We often have individuals call in inquiring about the steps to treat an algal bloom when in reality they have issues with duckweed. This misconception is a common mistake, since distinguishing them from one another can be difficult without previous knowledge. This post aims to alleviate some of the confusion and help identify duckweed and algae in the future.
What is Duckweed?
Duckweed is a small circular plant that resides on the surface of stagnant or slow-moving water. They are free-floating plants, meaning they do not grow from the bottom of the pond. Rather, they often grow together, forming dense mats of green aquatic vegetation.
At first glance, duckweed can resemble an algal bloom due to their similar colouring and free-floating nature.
Both algae and duckweed thrive in warm water bodies with limited motion and high levels of nutrients such as phosphorus or nitrogen. Both duckweed and algae are often present in the same water body.
How to Distinguish Duckweed from Algae
Simply place your hand into the water body containing the unknown species to distinguish the two. Duckweed will separate if disturbed, while algae will often stay clumped together.
In some cases, algae will break apart when disturbed but often sink down the water column. On the other hand, duckweed will continue to float on the top of the water body.
Duckweed has been used as a natural water clarifier as it can take up carbon, nitrogen, phosphorus, pathogens, and toxins. Although this provides a short-term solution for water bodies, all the nutrients are released back into the pond once the duckweed dies.
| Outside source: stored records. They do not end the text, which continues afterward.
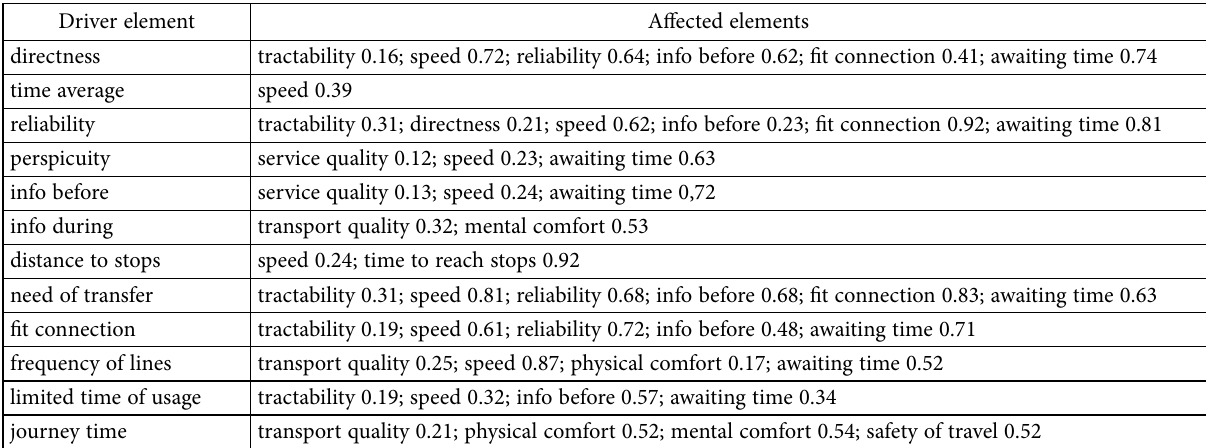
Table 3. Interrelations of the factors regarding the strength of the connection (source: research by author) Driver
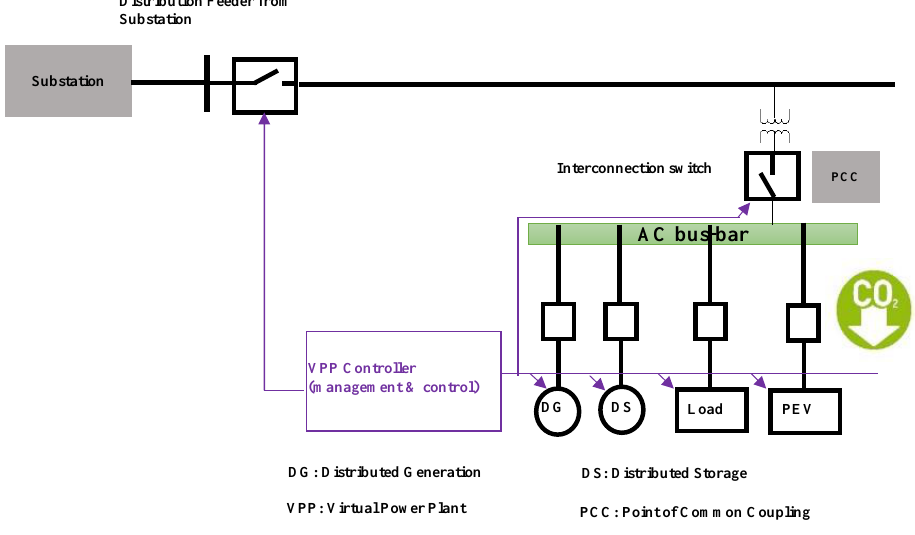
Figure 2. Integration of DERs and loads within the Triangulum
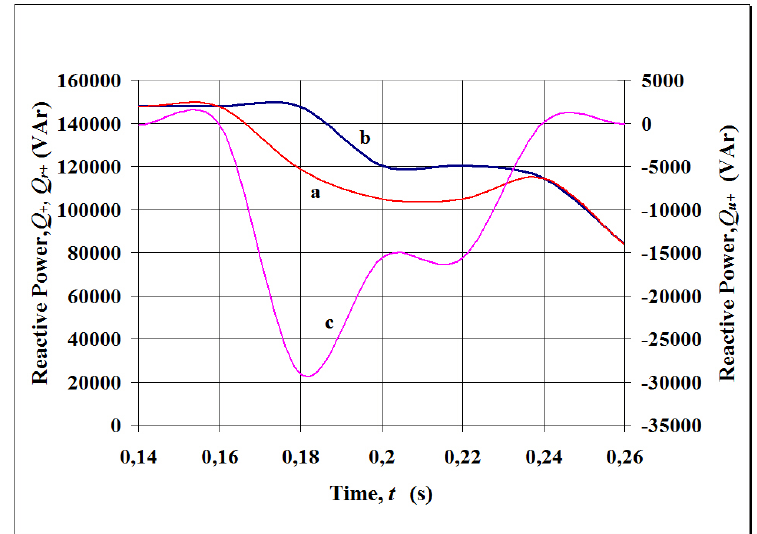
Figure 11. Positive-sequence reactive powers: ( a ) total, ( b ) due to reactive loads, ( c ) caused by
Duckweed has been harvested to alleviate this issue, but it must be disposed of properly to disallow nutrients from being reintroduced into water bodies. However, physically removing duckweed is quite time-consuming and difficult to stay on top of as it grows relatively quickly. As such, duckweed has proven to be a challenging plant to maintain and control once it has bloomed.
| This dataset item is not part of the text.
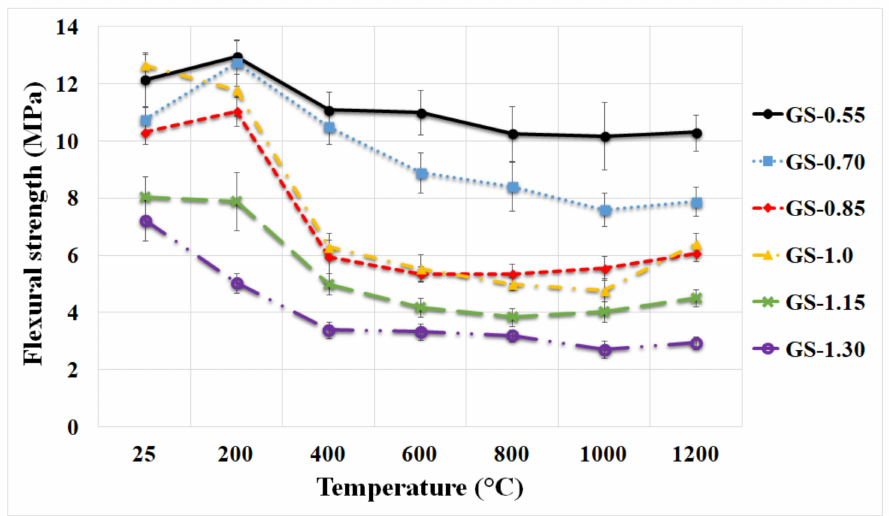
Figure 6. Flexural strength of the geopolymer composites with various molar ratios of K/Al at laboratory temperature and after exposure up to 1200 ◦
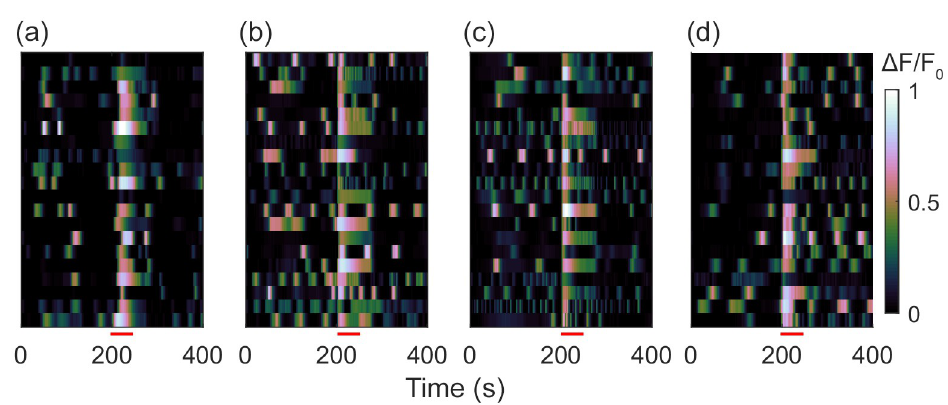
Fig 7. Calcium signalling in patterned hNT astrocytes. Temporal raster plots of Ca 2+ signalling in the astrocytes patterned on (a) parylene-HT, (b) parylene-D, (c) parylene-N, (d) parylene-C/SiO 2 substrates. Astrocytes were stimulated with 10 μ m ATP at 200 s, as indicated by the red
Algal growth in a pond has both positive and negative elements. The primary or bottom trophic level in an ecosystem includes planktonic algae. Many higher trophic level species benefit from the presence of algae in ponds.
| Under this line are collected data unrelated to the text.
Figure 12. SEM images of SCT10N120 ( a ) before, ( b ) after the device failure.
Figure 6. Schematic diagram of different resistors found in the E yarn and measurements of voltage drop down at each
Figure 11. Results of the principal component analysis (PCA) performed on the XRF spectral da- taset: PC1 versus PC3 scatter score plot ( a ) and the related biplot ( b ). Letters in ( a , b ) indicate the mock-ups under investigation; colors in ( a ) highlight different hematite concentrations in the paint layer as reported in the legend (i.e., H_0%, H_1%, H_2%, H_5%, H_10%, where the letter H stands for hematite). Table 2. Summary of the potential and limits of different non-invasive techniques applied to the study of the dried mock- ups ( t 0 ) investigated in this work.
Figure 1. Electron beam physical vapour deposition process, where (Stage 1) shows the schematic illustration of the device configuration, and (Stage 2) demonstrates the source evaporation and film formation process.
Issues arise when there are large algae blooms, which tend to decrease the dissolved oxygen level in the pond. Since algae is a plant, it requires oxygen during the night as photosynthesis cannot occur without sunlight. If the dissolved oxygen levels get too low, it can affect aquatic life such as fish.
How to Reduce Duckweed and Algae
Adding water aeration to your pond or water body can help duckweed and algae. The oxygen bubbles from the aeration device will disturb the water’s surface, creating an environment where duckweed cannot thrive. Algae require carbon dioxide to flourish, so aeration prevents algae blooms.
Additionally, aeration can assist in the decomposition process of algae when it eventually dies naturally or otherwise. Fish and aquatic life also benefit from increased dissolved oxygen over the summer season, which an aeration system can provide. You can read more about dissolved oxygen and water aeration in our blog, “Why is Dissolved Oxygen Important for Ponds, Lakes, and Dugouts?”.
Floating fountains, in combination with aeration, can be beneficial. The movement disrupts the duckweed, and the dissolved oxygen reduces the nutrient load, which helps to diminish both duckweed and algae.
Nutrient load in the pond also impacts duckweed growth, so in combination with the aeration methods, beneficial bacteria need to be applied to bring down the nutrient levels.
Lastly, opening up the area around the pond, especially if it is enclosed with cattails or other bushes or trees, can help the wind get at the pond to disturb the water.
At first glance, algae and duckweed can be quite difficult to distinguish as they have several similar features. However, we hope this post has alleviated some confusion and brought light to their defining differences.